If he was to get a look inside that house, he was going to have to convince Haite to involve the State Police. Haite, in turn, would need to involve Captain Rankin. A real mess.
In the morning, he returned to 11 Hamilton Court. Again, he knocked on the front door, and again no one answered. The piece of white tape remained in place. Disappointed not to find a sign of anyone, he moved around back, his heart busy in his chest, his palms damp and cold. He hated this neighborhood.
He found the stick that he had jammed into the gate’s crack lying in the dirt on the ground. Dart picked it up and held it. In the oozing mud outside the gate, he saw shoe prints coming and going. Shoe prints not his own.
Sometime during the night someone had been inside.
The rock salt and leaves that he had collected the night before were now in separate envelopes on the front seat of his car, marked and labeled. Evidence, he thought.

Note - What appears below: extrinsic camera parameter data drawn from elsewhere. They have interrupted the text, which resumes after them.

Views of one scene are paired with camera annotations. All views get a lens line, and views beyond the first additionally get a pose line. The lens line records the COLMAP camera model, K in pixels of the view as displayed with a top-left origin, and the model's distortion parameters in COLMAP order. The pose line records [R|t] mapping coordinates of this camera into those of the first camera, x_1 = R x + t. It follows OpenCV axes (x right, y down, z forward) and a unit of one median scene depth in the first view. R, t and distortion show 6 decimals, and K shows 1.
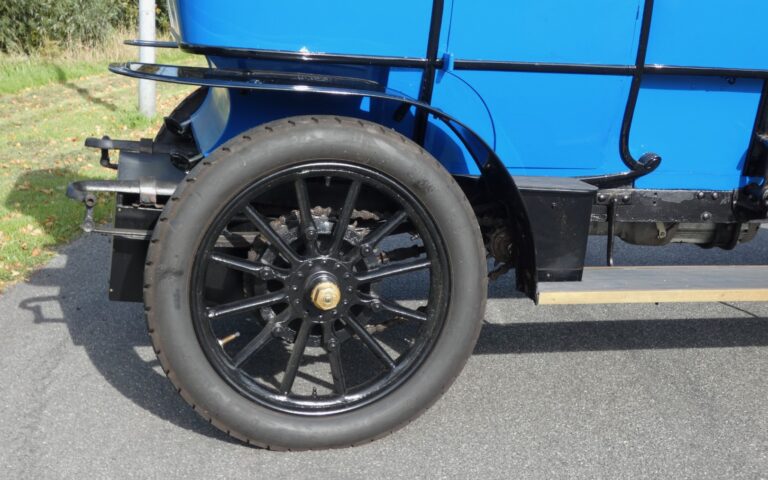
lens RADIAL K [[1066.6, 0, 384.0], [0, 1066.6, 240.0], [0, 0, 1]] dist [0.075746, -0.116604]
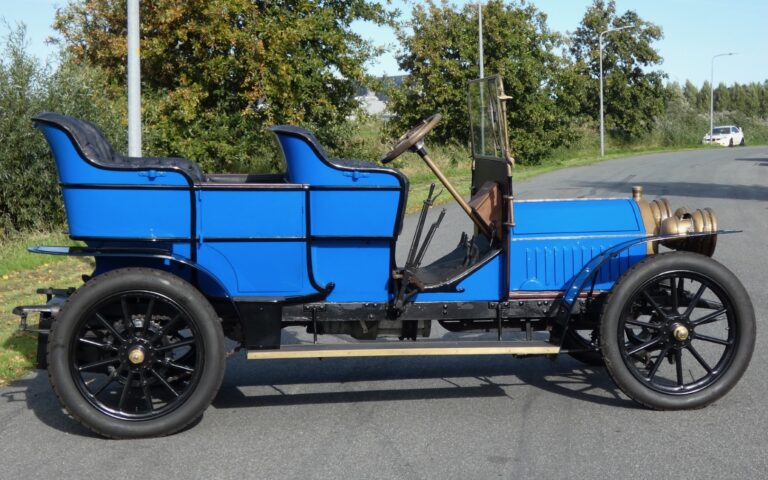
lens RADIAL K [[1180.7, 0, 384.0], [0, 1180.7, 240.0], [0, 0, 1]] dist [-0.013886, 0.002983]
pose [[0.997985, -0.039402, -0.049735, 0.476313], [0.031533, 0.988165, -0.150121, 0.165034], [0.055061, 0.148250, 0.987416, -1.076578]]
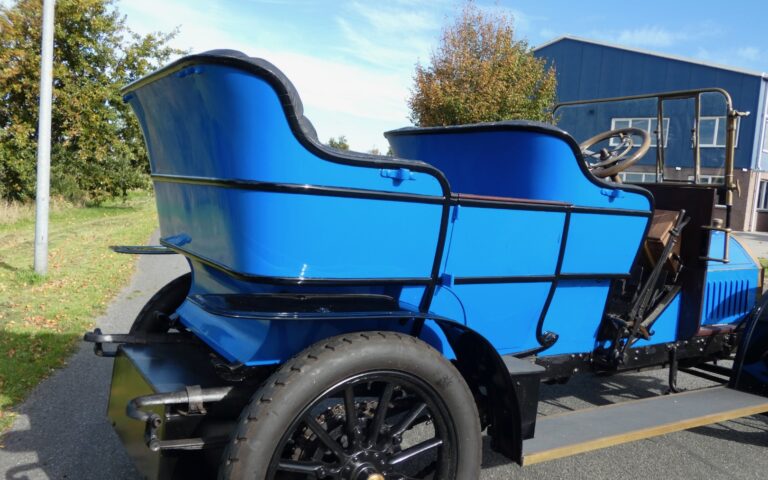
lens RADIAL K [[658.7, 0, 384.0], [0, 658.7, 240.0], [0, 0, 1]] dist [0.000417, -0.003313]
pose [[0.950374, -0.013095, 0.310834, -0.239193], [0.054372, 0.990728, -0.124504, -0.112030], [-0.306322, 0.135226, 0.942274, 0.256750]]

Perhaps just enough to convince Haite to authorize the raid.
CHAPTER 24
It had been a busy few hours.
Dart loosened his tie and unbuttoned his collar. “I need an ERT for an evidence collection raid on a house in the south end,” Dart explained to Sergeant John Haite. The skin around the man’s eyes was an ink blue, reminding Dart of a raccoon mask. CAPers was run by two sergeants, John Haite or Dave Almedi, each with his own group of detectives and his own desk in a glassed room off the division’s floor. The two were rarely in at the same time because their units rotated in and out of twelve-hour tours. Dart took a metal chair across from Haite’s cluttered desk. The fluorescent lights made their skin glow an ugly yellow-green.

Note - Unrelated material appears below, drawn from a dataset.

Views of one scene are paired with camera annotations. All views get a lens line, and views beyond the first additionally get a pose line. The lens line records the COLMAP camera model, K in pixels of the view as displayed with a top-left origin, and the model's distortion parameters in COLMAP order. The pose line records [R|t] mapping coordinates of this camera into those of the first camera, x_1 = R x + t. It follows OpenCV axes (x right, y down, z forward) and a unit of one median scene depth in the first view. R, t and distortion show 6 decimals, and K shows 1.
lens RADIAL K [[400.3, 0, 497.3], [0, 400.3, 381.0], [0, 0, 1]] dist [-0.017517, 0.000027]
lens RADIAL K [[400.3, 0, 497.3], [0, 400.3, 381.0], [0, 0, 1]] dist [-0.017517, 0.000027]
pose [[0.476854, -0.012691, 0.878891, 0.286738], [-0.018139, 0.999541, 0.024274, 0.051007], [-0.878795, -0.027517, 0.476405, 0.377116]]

“A what?” Haite asked rhetorically.
The idea of using an Emergency Response Team to do a raid for the sole purpose of collecting evidence was an idea all Dart’s. It would require writs and warrants and probable cause. Dart explained, “I can place an unknown person inside Harold Payne’s study on the night he … committed suicide. Bragg will support me in that whoever this was may have attempted to conceal his or her presence by vacuuming the rug.”
Haite appeared skeptical.
Dart handed over Bragg’s report, completed only an hour earlier, that showed an identical chemical composition between the rock salt recovered at Payne’s and the salt Dart had collected at 11 Hamilton Court. “This links this suspect to both Payne’s and the house at Eleven Hamilton Court. I contacted the owner, who put me in touch with a property management firm-”
“Peter Sharpe,” Haite said. All the slum property was handled by Sharpe. He was hated by the police.
“Yeah. The place is rented to one Wallace Sparco, white male, fifty-two.” Dart passed Haite the photocopy of Sparco’s driver’s license. He went in for the kill by handing him next the computerized rendering Lewellan Page had witnessed at Gerald Lawrence’s. Although imperfect, the similarity was undeniable. “Wallace Sparco has been busy making suicides,” Dart said.
“Shit,” came Haite’s reply, comparing the two photographs. He looked over at Dart with basset hound eyes of irritation. He didn’t want things more complicated. “They are not suicides?”
“That’s what I need to prove or disprove.”